Re: [PATCH bpf-next] bpf: Optimize emit_mov_imm64().

Daniel Borkmann <daniel@xxxxxxxxxxxxx> · Tue, 2 Apr 2024 17:48:34 +0200

On 4/2/24 1:38 AM, Alexei Starovoitov wrote:
From: Alexei Starovoitov <ast@xxxxxxxxxx>

Turned out that bpf prog callback addresses, bpf prog addresses
used in bpf_trampoline, and in other cases the 64-bit address
can be represented as sign extended 32-bit value.
According to https://gcc.gnu.org/bugzilla/show_bug.cgi?id=82339
"Skylake has 0.64c throughput for mov r64, imm64, vs. 0.25 for mov r32, imm32."
So use shorter encoding and faster instruction when possible.

Special care is needed in jit_subprogs(), since bpf_pseudo_func()
instruction cannot change its size during the last step of JIT.

Signed-off-by: Alexei Starovoitov <ast@xxxxxxxxxx>
---
  arch/x86/net/bpf_jit_comp.c |  5 ++++-
  kernel/bpf/verifier.c       | 13 ++++++++++---
  2 files changed, 14 insertions(+), 4 deletions(-)

diff --git a/arch/x86/net/bpf_jit_comp.c b/arch/x86/net/bpf_jit_comp.c
index 3b639d6f2f54..47abddac6dc3 100644
--- a/arch/x86/net/bpf_jit_comp.c
+++ b/arch/x86/net/bpf_jit_comp.c
@@ -816,9 +816,10 @@ static void emit_mov_imm32(u8 **pprog, bool sign_propagate,
  static void emit_mov_imm64(u8 **pprog, u32 dst_reg,
  			   const u32 imm32_hi, const u32 imm32_lo)
  {
+	u64 imm64 = ((u64)imm32_hi << 32) | (u32)imm32_lo;
  	u8 *prog = *pprog;
  
-	if (is_uimm32(((u64)imm32_hi << 32) | (u32)imm32_lo)) {
+	if (is_uimm32(imm64)) {
  		/*
  		 * For emitting plain u32, where sign bit must not be
  		 * propagated LLVM tends to load imm64 over mov32
@@ -826,6 +827,8 @@ static void emit_mov_imm64(u8 **pprog, u32 dst_reg,
  		 * 'mov %eax, imm32' instead.
  		 */
  		emit_mov_imm32(&prog, false, dst_reg, imm32_lo);
+	} else if (is_simm32(imm64)) {
+		emit_mov_imm32(&prog, true, dst_reg, imm32_lo);
  	} else {
  		/* movabsq rax, imm64 */
  		EMIT2(add_1mod(0x48, dst_reg), add_1reg(0xB8, dst_reg));
diff --git a/kernel/bpf/verifier.c b/kernel/bpf/verifier.c
index edb650667f44..d4a338e7b5e7 100644
--- a/kernel/bpf/verifier.c
+++ b/kernel/bpf/verifier.c
@@ -19145,12 +19145,19 @@ static int jit_subprogs(struct bpf_verifier_env *env)
  		env->insn_aux_data[i].call_imm = insn->imm;
  		/* point imm to __bpf_call_base+1 from JITs point of view */
  		insn->imm = 1;
-		if (bpf_pseudo_func(insn))
+		if (bpf_pseudo_func(insn)) {
+#if defined(MODULES_VADDR)
+			u64 addr = MODULES_VADDR;
+#else
+			u64 addr = VMALLOC_START;
+#endif

Is this beneficial for all archs? It seems this patch is mainly targetting x86.
Why not having a weak function like u64 bpf_jit_alloc_exec_start() which returns
the MODULES_VADDR for x86, but leaves the rest as-is?

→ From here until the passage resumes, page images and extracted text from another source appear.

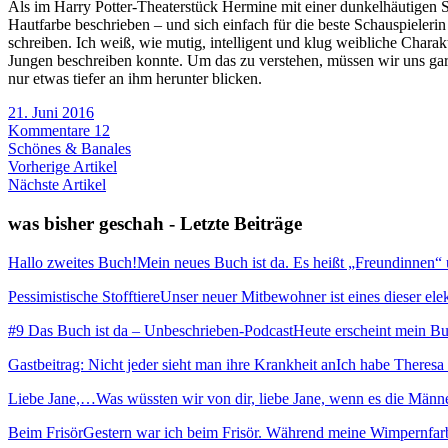
Als im Harry Potter-Theaterstück Hermine mit einer dunkelhäutigen Sc
Hautfarbe beschrieben – und sich einfach für die beste Schauspieleri
schreiben. Ich weiß, wie mutig, intelligent und klug weibliche Charak
Jungen beschreiben konnte. Um das zu verstehen, müssen wir uns gar
nur etwas tiefer an ihm herunter blicken.
21. Juni 2016
Kommentare 12
Schönes & Banales
Vorherige Artikel
Nächste Artikel
was bisher geschah - Letzte Beiträge
Hallo zweites Buch!
Mein neues Buch ist da. Es heißt „Freundinnen“ und
Pessimistische Stofftiere
Unser neuer Mitbewohner ist eines dieser elekt
#9 Das Buch ist da – Unbeschrieben-Podcast
Heute erscheint mein Buc
Gastbeitrag: Nicht jeder sieht man ihre Krankheit an
Ich habe Theresa 
Liebe Jane,…
Was wüssten wir von dir, liebe Jane, wenn es die Männ
Beim Frisör
Gestern war ich beim Frisör. Während meine Wimpernfarb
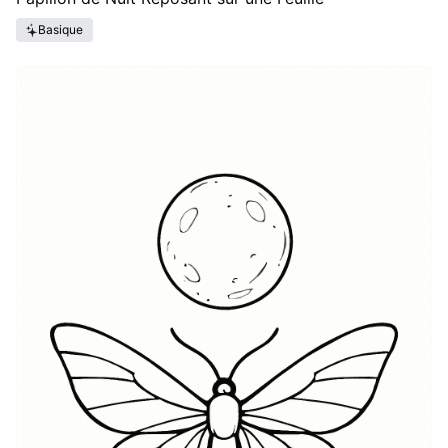
Basique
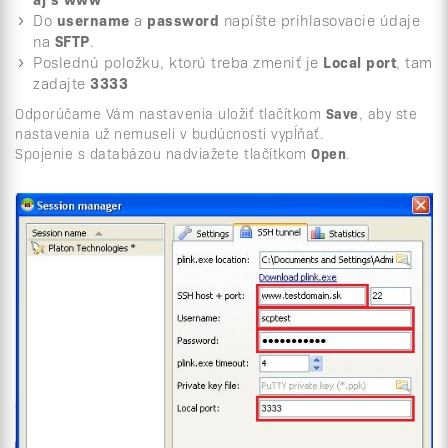
Do
username
a
password
napíšte prihlasovacie údaje
na
SFTP
.
Poslednú položku, ktorú treba zmeniť je
Local port
, tam
zadajte
3333
Odporúčame Vám nastavenia uložiť tlačítkom
Save
, aby ste
nastavenia už nemuseli v budúcnosti vypĺňať.
Spojenie s databázou nadviažete tlačítkom
Open
.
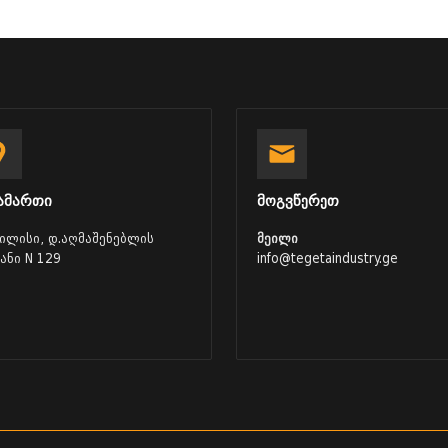
ამართი
მოგვწერეთ
ბილისი, დ.აღმაშენებლის
მეილი
ვანი N 129
info@tegetaindustry.ge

For example, arm64 has MODULES_VADDR defined, but the allocator uses vmalloc
range instead, see bpf_jit_alloc_exec() there, so this is a different pool and
it's also not clear if this is better or worse wrt its imm encoding.

  			/* jit (e.g. x86_64) may emit fewer instructions
  			 * if it learns a u32 imm is the same as a u64 imm.
-			 * Force a non zero here.
+			 * Set close enough to possible prog address.
  			 */
-			insn[1].imm = 1;
+			insn[0].imm = (u32)addr;
+			insn[1].imm = addr >> 32;
+		}
  	}
  
  	err = bpf_prog_alloc_jited_linfo(prog);